ABOUT THIS TASK
Exact transcription with no images: write out all of the entries below.

= = = = = = =

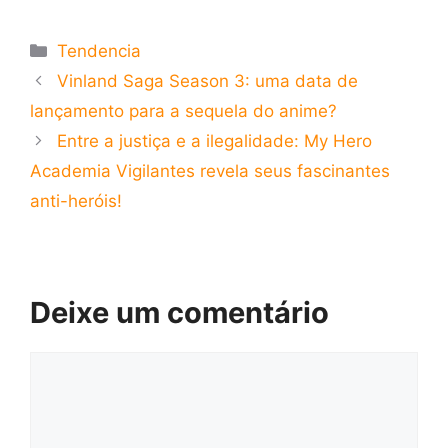
Categorias
Tendencia
Vinland Saga Season 3: uma data de
lançamento para a sequela do anime?
Entre a justiça e a ilegalidade: My Hero
Academia Vigilantes revela seus fascinantes
anti-heróis!
Deixe um comentário
Comentário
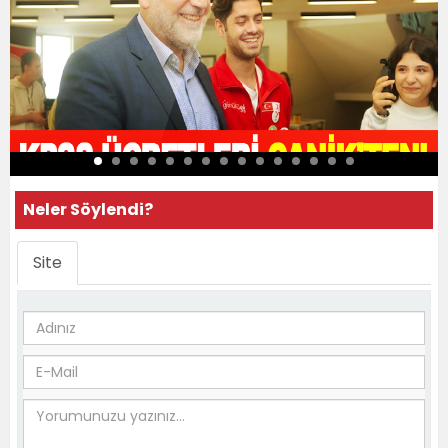
Neler Söylendi?
Site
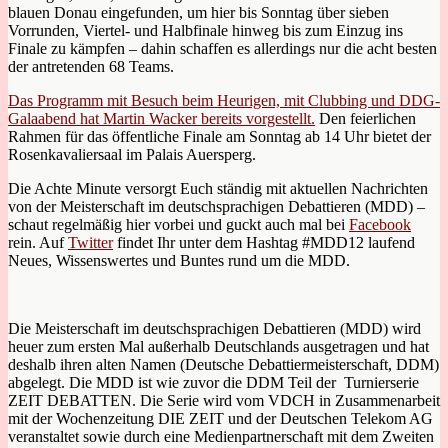
blauen Donau eingefunden, um hier bis Sonntag über sieben
Vorrunden, Viertel- und Halbfinale hinweg bis zum Einzug ins
Finale zu kämpfen – dahin schaffen es allerdings nur die acht besten
der antretenden 68 Teams.
Das Programm mit Besuch beim Heurigen, mit Clubbing und DDG-
Galaabend hat Martin Wacker bereits vorgestellt.
Den feierlichen
Rahmen für das öffentliche Finale am Sonntag ab 14 Uhr bietet der
Rosenkavaliersaal im Palais Auersperg.
Die Achte Minute versorgt Euch ständig mit aktuellen Nachrichten
von der Meisterschaft im deutschsprachigen Debattieren (MDD) –
schaut regelmäßig hier vorbei und guckt auch mal bei
Facebook
rein. Auf
Twitter
findet Ihr unter dem Hashtag #MDD12 laufend
Neues, Wissenswertes und Buntes rund um die MDD.
Die Meisterschaft im deutschsprachigen Debattieren (MDD) wird
heuer zum ersten Mal außerhalb Deutschlands ausgetragen und hat
deshalb ihren alten Namen (Deutsche Debattiermeisterschaft, DDM)
abgelegt. Die MDD ist wie zuvor die DDM Teil der Turnierserie
ZEIT DEBATTEN. Die Serie wird vom VDCH in Zusammenarbeit
mit der Wochenzeitung DIE ZEIT und der Deutschen Telekom AG
veranstaltet sowie durch eine Medienpartnerschaft mit dem Zweiten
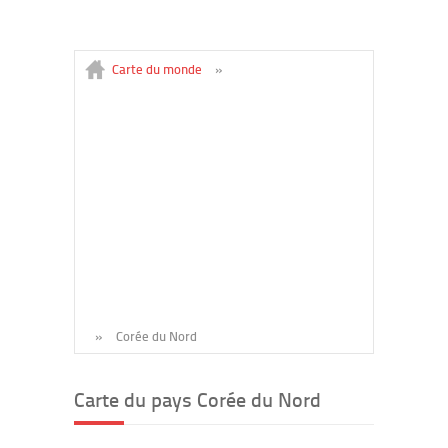
Carte du monde
»
»
Corée du Nord
Carte du pays Corée du Nord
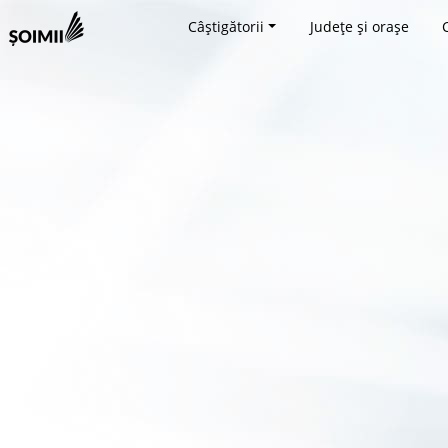
Câștigătorii
Județe și orașe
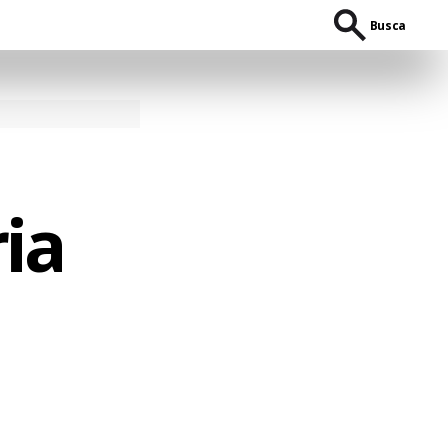
Busca
ia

= = = = = = =

TASK RESPONSE
Categorias
Tendencia
Vinland Saga Season 3: uma data de
lançamento para a sequela do anime?
Entre a justiça e a ilegalidade: My Hero
Academia Vigilantes revela seus fascinantes
anti-heróis!
Deixe um comentário
Comentário
Neler Söylendi?
Site
blauen Donau eingefunden, um hier bis Sonntag über sieben
Vorrunden, Viertel- und Halbfinale hinweg bis zum Einzug ins
Finale zu kämpfen – dahin schaffen es allerdings nur die acht besten
der antretenden 68 Teams.
Das Programm mit Besuch beim Heurigen, mit Clubbing und DDG-
Galaabend hat Martin Wacker bereits vorgestellt.
Den feierlichen
Rahmen für das öffentliche Finale am Sonntag ab 14 Uhr bietet der
Rosenkavaliersaal im Palais Auersperg.
Die Achte Minute versorgt Euch ständig mit aktuellen Nachrichten
von der Meisterschaft im deutschsprachigen Debattieren (MDD) –
schaut regelmäßig hier vorbei und guckt auch mal bei
Facebook
rein. Auf
Twitter
findet Ihr unter dem Hashtag #MDD12 laufend
Neues, Wissenswertes und Buntes rund um die MDD.
Die Meisterschaft im deutschsprachigen Debattieren (MDD) wird
heuer zum ersten Mal außerhalb Deutschlands ausgetragen und hat
deshalb ihren alten Namen (Deutsche Debattiermeisterschaft, DDM)
abgelegt. Die MDD ist wie zuvor die DDM Teil der Turnierserie
ZEIT DEBATTEN. Die Serie wird vom VDCH in Zusammenarbeit
mit der Wochenzeitung DIE ZEIT und der Deutschen Telekom AG
veranstaltet sowie durch eine Medienpartnerschaft mit dem Zweiten
Carte du monde
»
»
Corée du Nord
Carte du pays Corée du Nord
Câștigătorii
Județe și orașe
Busca
ia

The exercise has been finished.